[Your objective]:
State the number of lines below in which the word "this" appears. Nothing else belongs in the answer.
++++++++++
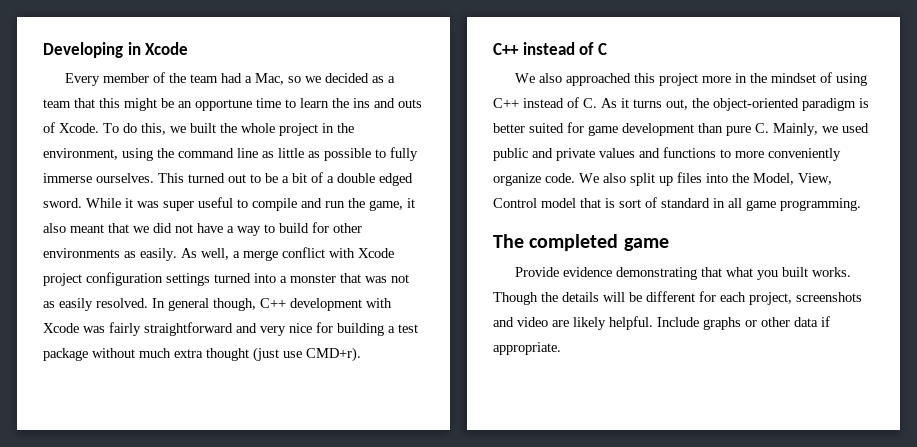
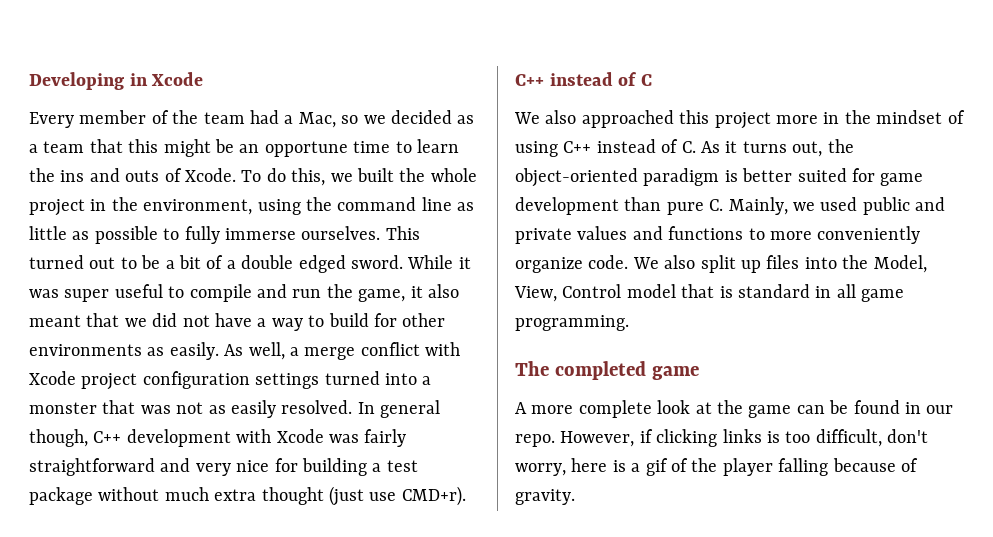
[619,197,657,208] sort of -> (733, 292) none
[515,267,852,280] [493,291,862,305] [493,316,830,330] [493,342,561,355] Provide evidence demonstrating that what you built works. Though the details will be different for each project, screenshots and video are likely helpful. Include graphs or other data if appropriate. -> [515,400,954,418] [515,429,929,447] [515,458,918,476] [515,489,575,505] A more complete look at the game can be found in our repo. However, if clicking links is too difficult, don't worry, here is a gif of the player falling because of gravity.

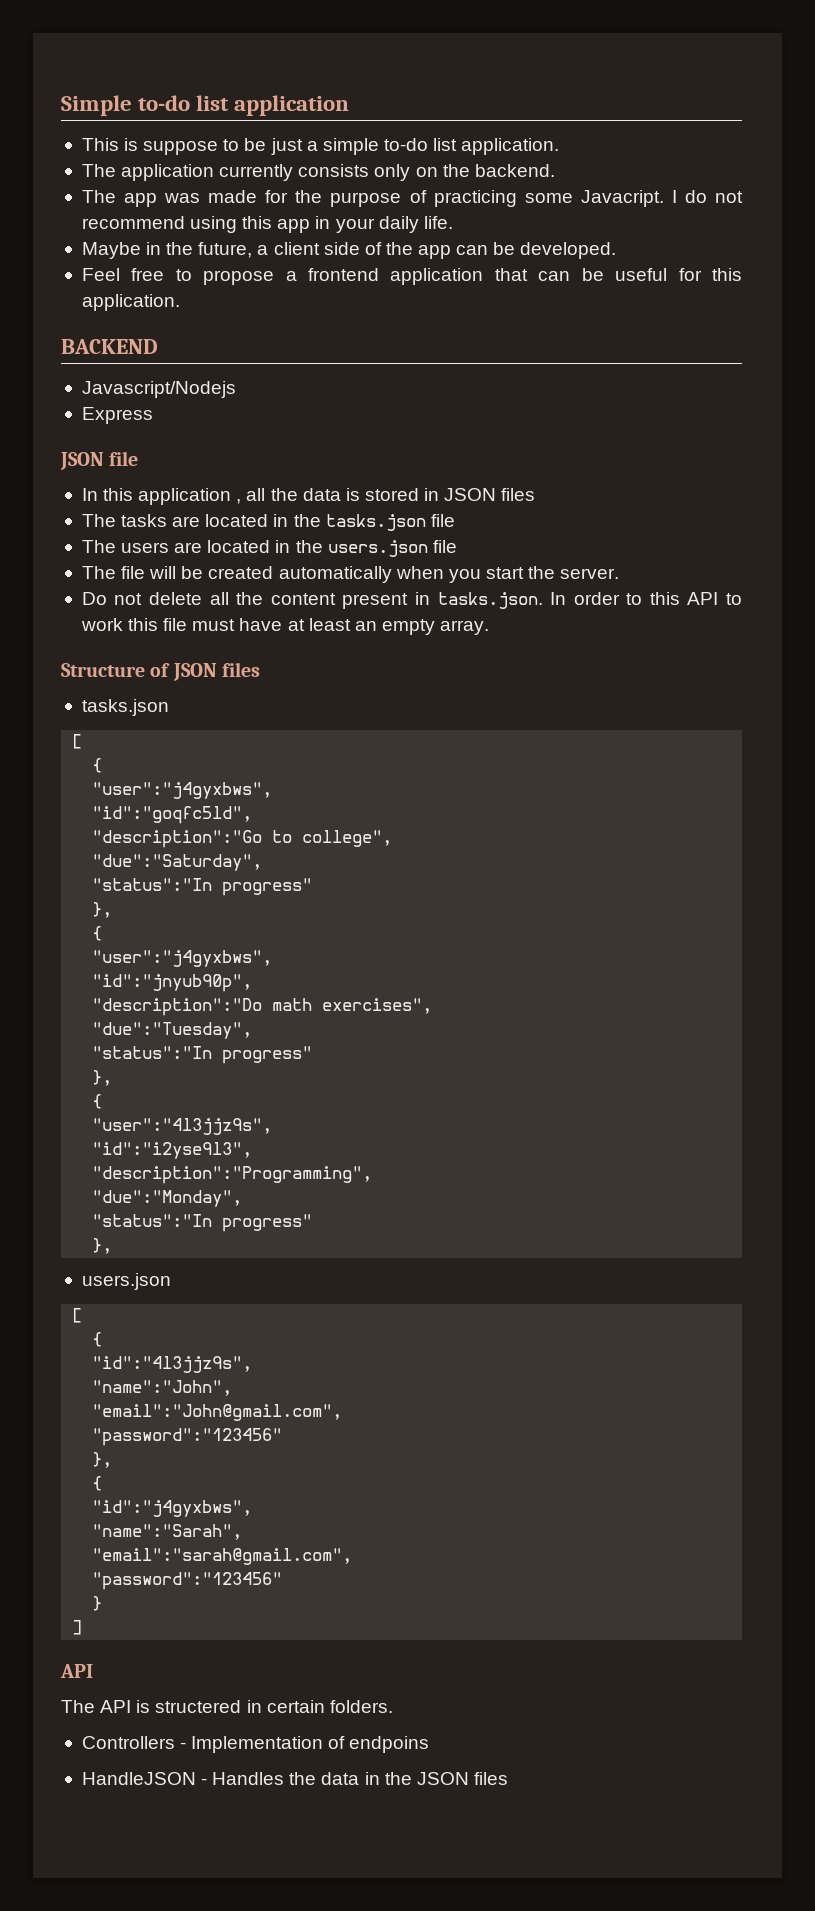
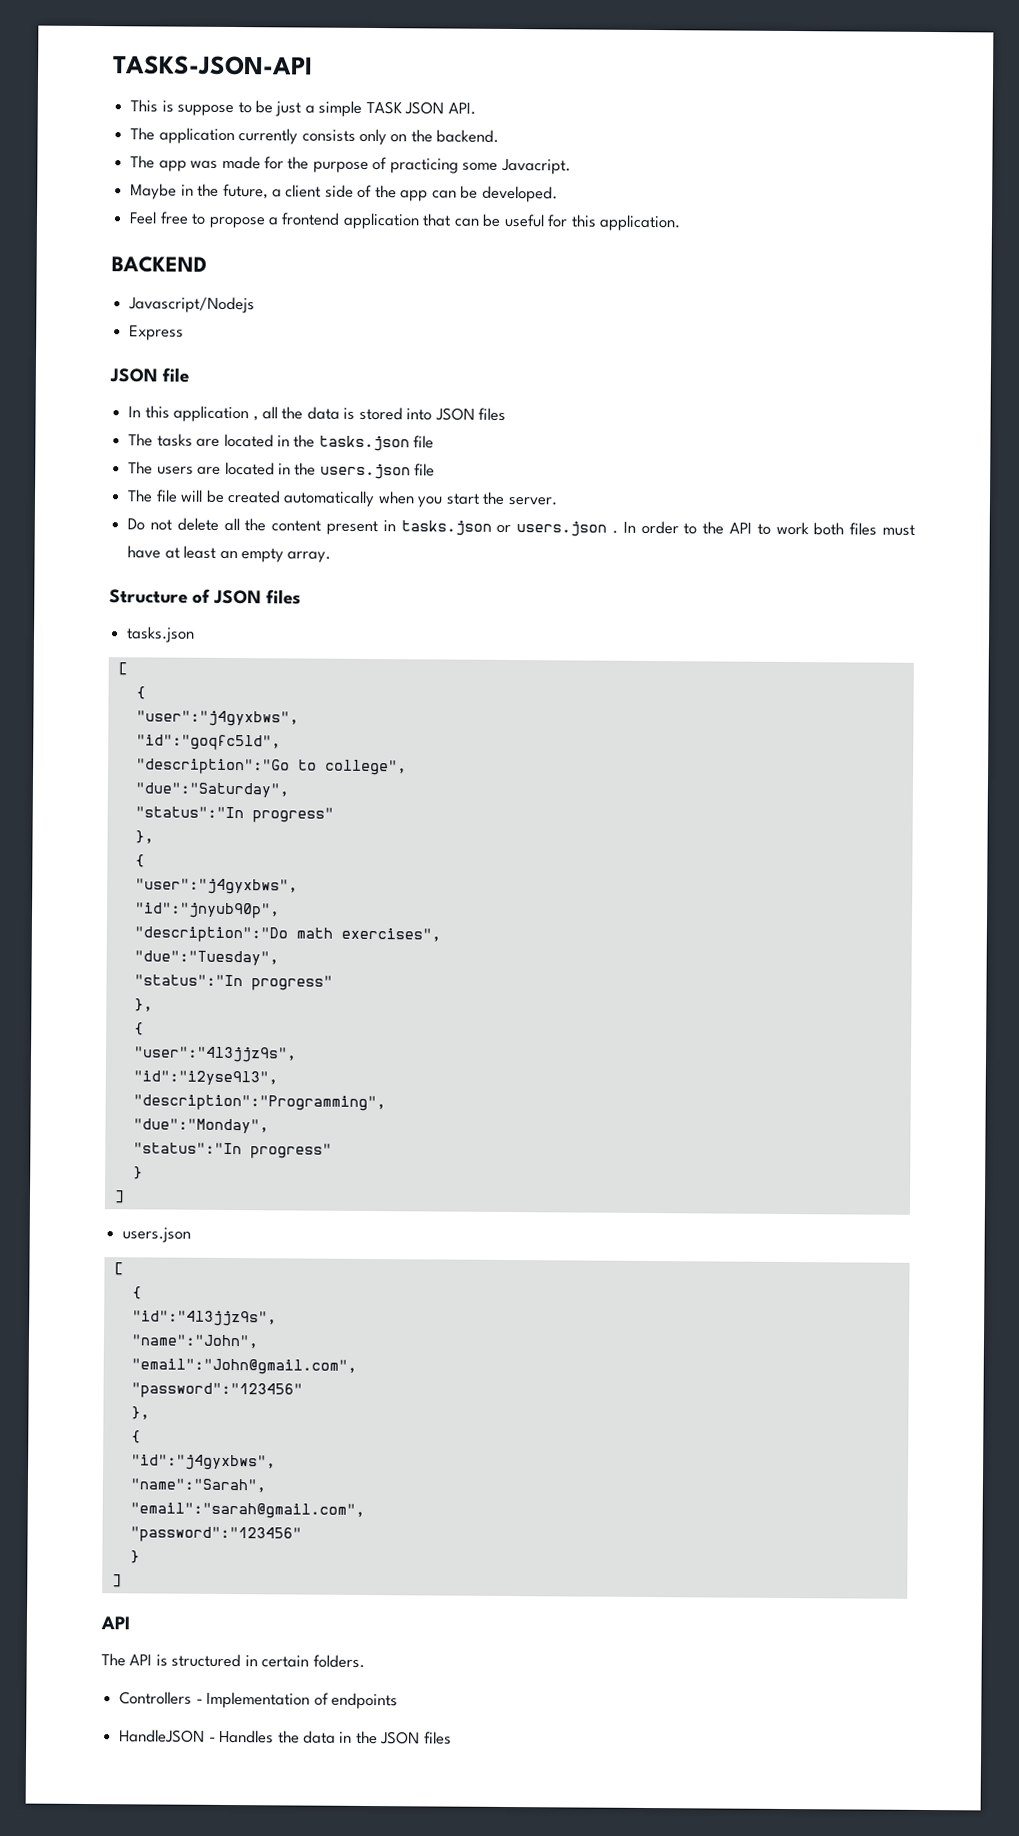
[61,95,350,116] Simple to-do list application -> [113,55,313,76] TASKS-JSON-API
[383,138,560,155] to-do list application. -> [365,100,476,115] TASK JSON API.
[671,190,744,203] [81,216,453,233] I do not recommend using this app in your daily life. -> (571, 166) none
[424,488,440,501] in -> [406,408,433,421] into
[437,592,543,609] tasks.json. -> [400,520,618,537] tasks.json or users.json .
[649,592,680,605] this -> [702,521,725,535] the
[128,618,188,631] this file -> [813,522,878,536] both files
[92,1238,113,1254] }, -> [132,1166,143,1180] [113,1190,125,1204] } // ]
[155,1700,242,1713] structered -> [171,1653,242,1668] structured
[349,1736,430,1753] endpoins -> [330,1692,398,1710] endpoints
++++++++++
[Written solution]:
3